This is a khukuri, a curved Nepalese-style blade issued as standard equipment to members of the Gurkha, which are famed Nepali units of the Indian Army (and the British Army of India before Independence):
In 2010, a retired Indian Gurkha soldier, Bishnu Shrestha, was sitting on a train, when 40 dacoits (bandits) boarded the train and started robbing the passengers. When the robbers accosted an 18-year old girl and attempted to rape her in front of her parents, he acted:
The band of about 40 robbers, some of whom were travelling as passengers, stopped the train in the Chittaranjan jungles in West Bengal around midnight. Shrestha– who had boarded the train at Ranchi in Jharkhand, the place of his posting–was in seat no. 47 in coach AC3.
“They started snatching jewelry, cell phones, cash, laptops and other belongings from the passengers,” Shrestha recalled. The soldier had somehow remained a silent spectator amidst the melee, but not for long. He had had enough when the robbers stripped an 18-year-old girl sitting next to him and tried to rape her right in front of her parents. He then took out his khukuri and took on the robbers.

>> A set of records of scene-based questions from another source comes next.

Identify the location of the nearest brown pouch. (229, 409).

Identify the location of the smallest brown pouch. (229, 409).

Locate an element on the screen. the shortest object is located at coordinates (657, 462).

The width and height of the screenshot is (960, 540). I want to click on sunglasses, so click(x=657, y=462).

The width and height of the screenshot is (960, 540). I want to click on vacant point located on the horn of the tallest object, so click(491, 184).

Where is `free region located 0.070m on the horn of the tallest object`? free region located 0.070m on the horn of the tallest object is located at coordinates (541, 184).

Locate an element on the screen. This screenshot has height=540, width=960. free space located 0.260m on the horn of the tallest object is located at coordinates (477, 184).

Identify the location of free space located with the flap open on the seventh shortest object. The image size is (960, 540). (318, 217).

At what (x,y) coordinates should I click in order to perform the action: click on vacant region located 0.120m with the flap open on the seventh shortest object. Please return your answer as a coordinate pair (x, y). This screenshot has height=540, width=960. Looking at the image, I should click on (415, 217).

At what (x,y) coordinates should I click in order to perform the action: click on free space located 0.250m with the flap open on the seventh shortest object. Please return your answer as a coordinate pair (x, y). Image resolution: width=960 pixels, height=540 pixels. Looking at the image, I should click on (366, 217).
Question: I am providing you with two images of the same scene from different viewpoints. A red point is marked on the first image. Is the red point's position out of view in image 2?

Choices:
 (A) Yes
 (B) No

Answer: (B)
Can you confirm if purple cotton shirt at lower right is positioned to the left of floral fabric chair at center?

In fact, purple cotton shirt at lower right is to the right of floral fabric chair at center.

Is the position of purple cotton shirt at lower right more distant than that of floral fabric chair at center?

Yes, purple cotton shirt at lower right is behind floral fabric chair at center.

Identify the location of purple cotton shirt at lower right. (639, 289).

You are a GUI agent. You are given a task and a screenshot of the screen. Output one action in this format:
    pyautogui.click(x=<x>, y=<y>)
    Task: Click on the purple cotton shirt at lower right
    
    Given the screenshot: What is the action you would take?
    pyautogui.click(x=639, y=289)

“The girl cried for help, saying ´You are a soldier, please save a sister´,” Shrestha recalled. “I prevented her from being raped, thinking of her as my own sister,” he added. He took one of the robbers under control and then started to attack the others. He said the rest of the robbers fled after he killed three of them with his khukuri and injured eight others.
I think the relevance of this to the spate of stories about rapes in India, especially on public transportation, is self-evident. The attitude that the victim is your sister is one that every man should have when seeing an assault like this.
At the very least, Indian trains and buses should have at least one Gurkha aboard, like we have flight marshals on planes!